§ TASK DESCRIPTION
Up to and including the line with "Лікар вищої категорії", repeat every line of the listing exactly, beginning at the first.

§ GIVEN RECORDS
■ ■ ■ ■ ■

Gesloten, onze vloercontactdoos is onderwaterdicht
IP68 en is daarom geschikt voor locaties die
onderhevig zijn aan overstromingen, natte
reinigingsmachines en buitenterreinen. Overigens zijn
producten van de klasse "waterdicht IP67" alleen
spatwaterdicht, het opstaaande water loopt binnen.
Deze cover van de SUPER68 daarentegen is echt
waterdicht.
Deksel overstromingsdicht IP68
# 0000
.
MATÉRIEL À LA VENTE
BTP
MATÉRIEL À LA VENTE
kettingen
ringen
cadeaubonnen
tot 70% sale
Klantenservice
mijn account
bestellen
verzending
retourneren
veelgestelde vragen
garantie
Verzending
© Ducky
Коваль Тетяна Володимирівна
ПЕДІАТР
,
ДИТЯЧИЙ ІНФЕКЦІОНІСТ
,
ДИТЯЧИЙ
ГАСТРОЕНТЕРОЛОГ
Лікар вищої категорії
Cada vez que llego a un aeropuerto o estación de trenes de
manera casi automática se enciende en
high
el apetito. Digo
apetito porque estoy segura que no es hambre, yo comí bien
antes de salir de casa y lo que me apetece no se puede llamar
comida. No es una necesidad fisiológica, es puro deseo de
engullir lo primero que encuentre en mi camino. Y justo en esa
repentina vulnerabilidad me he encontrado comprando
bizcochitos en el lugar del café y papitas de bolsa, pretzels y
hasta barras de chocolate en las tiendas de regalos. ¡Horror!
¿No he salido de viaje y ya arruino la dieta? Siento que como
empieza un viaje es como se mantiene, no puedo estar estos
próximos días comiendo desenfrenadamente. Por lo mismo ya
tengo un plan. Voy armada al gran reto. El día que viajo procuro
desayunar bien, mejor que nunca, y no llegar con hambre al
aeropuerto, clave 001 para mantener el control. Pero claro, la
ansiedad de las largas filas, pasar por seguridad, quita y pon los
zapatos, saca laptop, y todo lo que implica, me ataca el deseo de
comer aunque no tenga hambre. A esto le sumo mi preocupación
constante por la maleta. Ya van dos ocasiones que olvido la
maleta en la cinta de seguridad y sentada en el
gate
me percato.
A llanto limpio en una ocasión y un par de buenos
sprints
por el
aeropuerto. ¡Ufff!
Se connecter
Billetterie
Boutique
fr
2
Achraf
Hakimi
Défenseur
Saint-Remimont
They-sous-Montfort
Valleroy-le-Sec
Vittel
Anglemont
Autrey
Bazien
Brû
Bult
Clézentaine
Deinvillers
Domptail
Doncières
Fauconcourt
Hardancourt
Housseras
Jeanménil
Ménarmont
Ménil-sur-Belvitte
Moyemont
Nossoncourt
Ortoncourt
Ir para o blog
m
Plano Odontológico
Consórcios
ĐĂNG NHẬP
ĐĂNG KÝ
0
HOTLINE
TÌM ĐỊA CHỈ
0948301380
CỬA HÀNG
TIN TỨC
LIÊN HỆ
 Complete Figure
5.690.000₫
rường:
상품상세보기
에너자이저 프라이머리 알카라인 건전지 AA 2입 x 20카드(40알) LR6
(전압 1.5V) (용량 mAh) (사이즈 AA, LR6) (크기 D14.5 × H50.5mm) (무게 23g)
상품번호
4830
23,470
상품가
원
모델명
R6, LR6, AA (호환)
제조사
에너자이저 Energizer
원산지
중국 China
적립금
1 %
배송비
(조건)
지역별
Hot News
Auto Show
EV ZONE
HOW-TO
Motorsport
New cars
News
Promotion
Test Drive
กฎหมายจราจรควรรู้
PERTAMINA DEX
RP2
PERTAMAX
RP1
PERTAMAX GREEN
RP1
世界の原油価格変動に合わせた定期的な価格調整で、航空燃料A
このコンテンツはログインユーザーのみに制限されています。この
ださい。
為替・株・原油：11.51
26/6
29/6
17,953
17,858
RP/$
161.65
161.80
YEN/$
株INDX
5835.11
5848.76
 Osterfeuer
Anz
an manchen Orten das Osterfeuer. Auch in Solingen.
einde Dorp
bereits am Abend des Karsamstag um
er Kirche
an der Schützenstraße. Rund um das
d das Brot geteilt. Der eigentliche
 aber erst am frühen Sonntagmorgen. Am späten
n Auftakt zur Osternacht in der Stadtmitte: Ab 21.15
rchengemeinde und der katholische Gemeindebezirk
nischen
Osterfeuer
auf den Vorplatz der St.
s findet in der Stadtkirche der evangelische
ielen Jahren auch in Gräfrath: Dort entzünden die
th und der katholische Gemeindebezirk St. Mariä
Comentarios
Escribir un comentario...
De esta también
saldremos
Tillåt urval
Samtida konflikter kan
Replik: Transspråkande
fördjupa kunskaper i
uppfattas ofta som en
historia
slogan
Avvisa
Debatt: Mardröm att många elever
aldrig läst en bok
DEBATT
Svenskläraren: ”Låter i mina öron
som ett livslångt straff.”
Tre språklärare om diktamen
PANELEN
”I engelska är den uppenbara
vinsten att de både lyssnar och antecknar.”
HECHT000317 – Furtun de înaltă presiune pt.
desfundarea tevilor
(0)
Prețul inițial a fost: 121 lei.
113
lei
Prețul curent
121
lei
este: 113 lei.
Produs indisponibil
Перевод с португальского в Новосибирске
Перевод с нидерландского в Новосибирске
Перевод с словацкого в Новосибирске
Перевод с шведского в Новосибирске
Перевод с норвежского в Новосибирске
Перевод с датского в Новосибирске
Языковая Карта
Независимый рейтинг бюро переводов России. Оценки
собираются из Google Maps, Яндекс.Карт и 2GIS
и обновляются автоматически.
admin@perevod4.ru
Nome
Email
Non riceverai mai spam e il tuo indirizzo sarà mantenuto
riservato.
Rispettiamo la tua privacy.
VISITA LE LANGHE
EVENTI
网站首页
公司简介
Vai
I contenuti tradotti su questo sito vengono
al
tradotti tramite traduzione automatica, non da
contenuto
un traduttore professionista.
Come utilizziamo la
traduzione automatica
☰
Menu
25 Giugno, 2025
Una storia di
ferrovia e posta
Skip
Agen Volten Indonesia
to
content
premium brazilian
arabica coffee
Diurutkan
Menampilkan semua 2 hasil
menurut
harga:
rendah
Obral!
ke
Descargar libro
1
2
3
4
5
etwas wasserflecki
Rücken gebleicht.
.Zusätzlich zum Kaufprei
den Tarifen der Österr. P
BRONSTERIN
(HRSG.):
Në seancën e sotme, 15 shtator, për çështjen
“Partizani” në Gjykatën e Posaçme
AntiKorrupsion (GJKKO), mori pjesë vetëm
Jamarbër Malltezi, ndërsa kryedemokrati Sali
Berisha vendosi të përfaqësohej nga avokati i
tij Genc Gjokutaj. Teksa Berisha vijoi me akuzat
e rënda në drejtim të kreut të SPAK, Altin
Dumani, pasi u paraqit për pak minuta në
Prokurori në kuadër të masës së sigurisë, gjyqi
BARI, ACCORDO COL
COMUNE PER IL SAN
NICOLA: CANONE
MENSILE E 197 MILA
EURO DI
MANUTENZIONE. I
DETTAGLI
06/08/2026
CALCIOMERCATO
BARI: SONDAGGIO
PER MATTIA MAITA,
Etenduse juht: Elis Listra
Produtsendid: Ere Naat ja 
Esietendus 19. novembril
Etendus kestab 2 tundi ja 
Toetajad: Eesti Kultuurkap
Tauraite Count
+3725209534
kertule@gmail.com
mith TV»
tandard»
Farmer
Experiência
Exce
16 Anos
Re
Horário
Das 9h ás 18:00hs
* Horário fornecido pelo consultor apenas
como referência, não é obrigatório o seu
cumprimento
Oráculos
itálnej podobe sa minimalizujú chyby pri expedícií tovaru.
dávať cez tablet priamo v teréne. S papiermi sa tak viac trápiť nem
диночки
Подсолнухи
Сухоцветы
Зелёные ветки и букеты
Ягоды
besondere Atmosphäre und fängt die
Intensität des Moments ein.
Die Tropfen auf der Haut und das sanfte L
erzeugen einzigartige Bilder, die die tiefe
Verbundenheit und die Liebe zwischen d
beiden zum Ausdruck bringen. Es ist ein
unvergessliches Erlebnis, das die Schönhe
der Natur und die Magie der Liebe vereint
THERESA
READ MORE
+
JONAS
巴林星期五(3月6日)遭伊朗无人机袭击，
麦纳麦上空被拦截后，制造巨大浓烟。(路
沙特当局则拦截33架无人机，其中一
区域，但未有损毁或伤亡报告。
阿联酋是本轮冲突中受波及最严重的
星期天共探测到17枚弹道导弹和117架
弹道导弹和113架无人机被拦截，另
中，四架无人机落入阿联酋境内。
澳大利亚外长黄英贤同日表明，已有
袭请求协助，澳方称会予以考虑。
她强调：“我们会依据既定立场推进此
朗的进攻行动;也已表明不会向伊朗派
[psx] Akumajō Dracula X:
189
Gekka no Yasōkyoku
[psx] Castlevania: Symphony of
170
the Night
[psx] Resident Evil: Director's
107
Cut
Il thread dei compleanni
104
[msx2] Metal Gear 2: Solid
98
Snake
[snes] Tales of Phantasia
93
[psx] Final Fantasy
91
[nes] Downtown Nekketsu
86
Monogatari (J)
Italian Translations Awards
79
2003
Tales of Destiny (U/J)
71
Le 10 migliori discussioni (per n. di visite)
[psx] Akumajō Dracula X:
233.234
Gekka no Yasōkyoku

■ ■ ■ ■ ■

§ EXERCISE SOLUTION
Gesloten, onze vloercontactdoos is onderwaterdicht
IP68 en is daarom geschikt voor locaties die
onderhevig zijn aan overstromingen, natte
reinigingsmachines en buitenterreinen. Overigens zijn
producten van de klasse "waterdicht IP67" alleen
spatwaterdicht, het opstaaande water loopt binnen.
Deze cover van de SUPER68 daarentegen is echt
waterdicht.
Deksel overstromingsdicht IP68
# 0000
.
MATÉRIEL À LA VENTE
BTP
MATÉRIEL À LA VENTE
kettingen
ringen
cadeaubonnen
tot 70% sale
Klantenservice
mijn account
bestellen
verzending
retourneren
veelgestelde vragen
garantie
Verzending
© Ducky
Коваль Тетяна Володимирівна
ПЕДІАТР
,
ДИТЯЧИЙ ІНФЕКЦІОНІСТ
,
ДИТЯЧИЙ
ГАСТРОЕНТЕРОЛОГ
Лікар вищої категорії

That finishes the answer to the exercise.